* [Text extract]:
-------------------------
Aversion to revolutionary change in any shape or form is translated into an obsessive concern to eliminate all traces of sudden leaps in nature and society. Lyell put forward a diametrically opposite view to catastrophism. According to him, the boundary line between different geological layers represented not catastrophes but simply recorded the shifting pattern of transitions between two neighbouring sedentary environments. There was no need to look for global patterns. Geological periods were merely a convenient method of classification, rather like the divisions of English history according to reigning monarchs.
Engels paid tribute to Lyell's contribution to the science of geology:
“Lyell first brought sense into geology by substituting for the sudden revolutions due to the moods of the Creator the gradual effects of a slow transformation of the earth.” However, he also recognises his deficiencies: “The defect of Lyell's view—at least in its first form—lay in conceiving the forces at work on the earth as constant, both in quality and quantity. The cooling of the earth does not exist for him; the earth does not develop in a definite direction but merely changes in an inconsequent fortuitous manner.” 2
“These views,” writes Peter Westbroek, “represent the dominant philosophies of the nature of geological history—on the one hand catastrophism, the notion of stability interrupted by brief periods of rapid change, and on the other, gradualism, the idea of continuous fluctuation. In Coquand's time, catastrophism was generally accepted in France, but sympathy for this philosophy would soon fade, for purely practical reasons. Geological theory had to be built from scratch. The founders of geology were forced to apply the principle of the present as the key to the past as rigorously as possible. Catastrophism was of little use precisely because it claimed that the geological conditions were fundamentally different from those in the subsequent periods of stability. With the far more advanced geological theory now at our disposal, we can adopt a more flexible attitude. Interestingly, catastrophism is regaining momentum.” 3
The argument between gradualism and catastrophism is really an artificial one. Hegel already dealt with this by inventing the nodal line of measurement, in which the slow accumulation of quantitative changes gives rise to periodic qualitative leaps. Gradualism is interrupted, until a new equilibrium is restored, but at a higher level than before. The process of geological change corresponds exactly to Hegel's model, and this has now been conclusively proved.
-------------------------
* [Stored rows]:
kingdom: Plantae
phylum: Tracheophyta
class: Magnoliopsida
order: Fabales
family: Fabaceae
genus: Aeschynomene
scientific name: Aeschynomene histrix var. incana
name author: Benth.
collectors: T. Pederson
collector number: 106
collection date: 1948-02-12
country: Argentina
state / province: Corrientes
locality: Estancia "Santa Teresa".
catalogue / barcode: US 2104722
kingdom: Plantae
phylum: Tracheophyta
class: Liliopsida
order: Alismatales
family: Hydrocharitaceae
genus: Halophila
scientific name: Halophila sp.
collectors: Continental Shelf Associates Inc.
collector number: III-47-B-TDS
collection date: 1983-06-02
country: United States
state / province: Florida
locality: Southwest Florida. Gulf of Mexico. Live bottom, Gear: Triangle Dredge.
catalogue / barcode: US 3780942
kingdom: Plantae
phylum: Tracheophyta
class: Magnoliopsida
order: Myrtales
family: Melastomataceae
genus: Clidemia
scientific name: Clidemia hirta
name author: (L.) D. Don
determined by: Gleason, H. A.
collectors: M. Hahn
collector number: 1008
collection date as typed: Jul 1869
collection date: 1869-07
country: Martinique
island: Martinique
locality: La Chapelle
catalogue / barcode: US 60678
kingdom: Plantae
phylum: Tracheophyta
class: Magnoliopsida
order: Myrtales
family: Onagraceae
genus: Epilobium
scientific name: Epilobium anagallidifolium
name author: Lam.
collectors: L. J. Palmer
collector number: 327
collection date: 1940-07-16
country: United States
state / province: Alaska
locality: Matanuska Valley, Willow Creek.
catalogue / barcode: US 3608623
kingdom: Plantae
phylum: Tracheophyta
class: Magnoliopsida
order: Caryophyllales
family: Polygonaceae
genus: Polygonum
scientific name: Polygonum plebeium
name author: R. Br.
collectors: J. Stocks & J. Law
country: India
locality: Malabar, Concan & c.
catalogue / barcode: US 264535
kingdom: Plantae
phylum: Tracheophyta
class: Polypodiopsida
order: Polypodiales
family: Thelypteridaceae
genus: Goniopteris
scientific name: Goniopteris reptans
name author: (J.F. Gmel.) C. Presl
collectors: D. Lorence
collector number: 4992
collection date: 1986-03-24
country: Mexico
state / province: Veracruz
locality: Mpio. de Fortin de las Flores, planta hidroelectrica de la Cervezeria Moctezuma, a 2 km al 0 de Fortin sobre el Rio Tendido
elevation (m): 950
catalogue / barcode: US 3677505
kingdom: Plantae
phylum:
-------------------------
* [Exercise]: Continue the passage on gradualism and catastrophism in geology, starting right after its final sentence.

* [Written response]:
Wegener's theory
At the beginning of the 20th century, Alfred Wegener, a German scientist, was struck by the similarity of the coastlines of eastern South America and the West Coast of Africa. In 1915, he published his theory of the transposition of continents, which was based on the assumption that, sometime in the past, all the continents had been part of a single great landmass (Pangaea), which later broke up into separate landmasses which drifted apart, eventually forming the present continents. Wegener's theory inevitably failed to give a scientific explanation of the mechanism behind continental drift. Nevertheless, it constituted a veritable revolution in geology. Yet it was indignantly rejected by the conservative geological community. The geologist Chester Longwell even went so far as to say that the fact that the continents fitted together so well was “a trick of the devil” to deceive us. For the next 60 years, the development of geology was hampered by the dominant theory of “isostacy”, a steady state theory that only accepted vertical movements of the continents. Even on the basis of this false hypothesis major steps forward were made, preparing the ground for the negation of the theory that increasingly entered into conflict with the observed results.
As so often happens in the history of science, technological advance linked to the requirements of production, provided the necessary stimulus for the development of ideas. The search for oil by big companies like Exxon led to major innovations for the investigation of the geology of the seabed, and the development of powerful new methods of seismic profiling, deep-sea drilling and improved methods for dating fossils. In the mid-1960s, Peter Vail, a scientist in Exxon's main Houston laboratory, began to study the irregularities in the linear patterns on the ocean floor. Vail was sympathetic to the old French view of interrupted evolution, and believed that these breaks in the process represented major geological turning points. His observations revealed patterns of sedimentary change that seemed to be the same all over the world. This was powerful evidence in favour of a dialectical interpretation of the geological process.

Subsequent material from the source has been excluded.